### [Tasks to complete]
[1] Translate this sentence from the article on blood pressure cuffs and stroke into Spanish: "Each participant had blood pressure cuffs placed on one upper arm and one thigh."
[2] List every disease or acute medical event named in the article on blood pressure cuffs and stroke.

### [Text excerpt]
--- START ---

In a new study, researchers found that wearing a blood pressure cuff on an arm or leg may help prevent stroke.
They found that wearing inflated blood pressure cuffs could help restricted blood flow and control the blood flow to their brain.
This can help protect against a stroke. The process is called remote ischemic preconditioning.
The research was conducted by a team from the First Hospital of Jilin University in Changchun.
Previous research has shown that remote ischemic preconditioning used compression on the extremities to repeatedly restrict blood flow and the oxygen it carries.
The method can be beneficial to internal organs like the heart, making them more resilient and resistant to changes in blood flow.
This can prevent serious damages that can occur during a heart attack.
In the current study, the team wanted to determine if remote ischemic preconditioning could also be beneficial to the brain.
They found such a method could improve the brain’s ability to regulate and ensure adequate blood flow to the brain despite blood pressure changes.
They also found an increase in biomarkers in the blood that can be protective to the nervous system and brain.
In the study, the team examined 50 people with an average age of 35 who were all in good health.
Each person was monitored twice, for 24 hours each time, first without preconditioning and then with preconditioning.
Each participant had blood pressure cuffs placed on one upper arm and one thigh.
The cuffs were inflated for five minutes and then deflated for five minutes. This process to reduce blood flow was repeated four times.
The team found that people had improved brain blood flow regulation starting six hours after using the method. The beneficial effect was sustained for at least 24 hours.
They also found that after preconditioning, participants had an increase in two biomarkers known to protect the nervous system, as well as an increase in four biomarkers involved in the inflammatory process in the immune system.
In addition, there are lower levels of a biomarker that responds to inflammation.
The team said that the method may help protect against not only against diseases such as stroke but also against other nerve-related diseases like Parkinson’s disease and epilepsy.
One limitation of the study is that blood samples were taken only once. Another limitation is that participants were healthy, so the results may be different in people who have risk factors for stroke or other diseases.
The lead author of the study is Yi Yang, MD, Ph.D.
The study is published in Neurology, the medical journal of the American Academy of Neurology.

--- END ---

### [Given entries]
--- START ---

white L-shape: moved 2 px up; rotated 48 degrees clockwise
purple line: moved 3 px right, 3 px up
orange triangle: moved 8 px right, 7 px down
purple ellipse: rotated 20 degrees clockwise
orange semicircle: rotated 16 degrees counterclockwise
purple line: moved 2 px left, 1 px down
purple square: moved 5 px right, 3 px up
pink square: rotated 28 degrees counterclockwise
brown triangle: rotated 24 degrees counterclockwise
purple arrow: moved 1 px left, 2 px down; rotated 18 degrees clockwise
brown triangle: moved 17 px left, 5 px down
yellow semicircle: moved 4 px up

--- END ---

### [Solutions to the tasks]
[1] Cada participante tenía manguitos de presión arterial colocados en la parte superior de un brazo y en un muslo.

[2]
- stroke
- heart attack
- Parkinson's disease
- epilepsy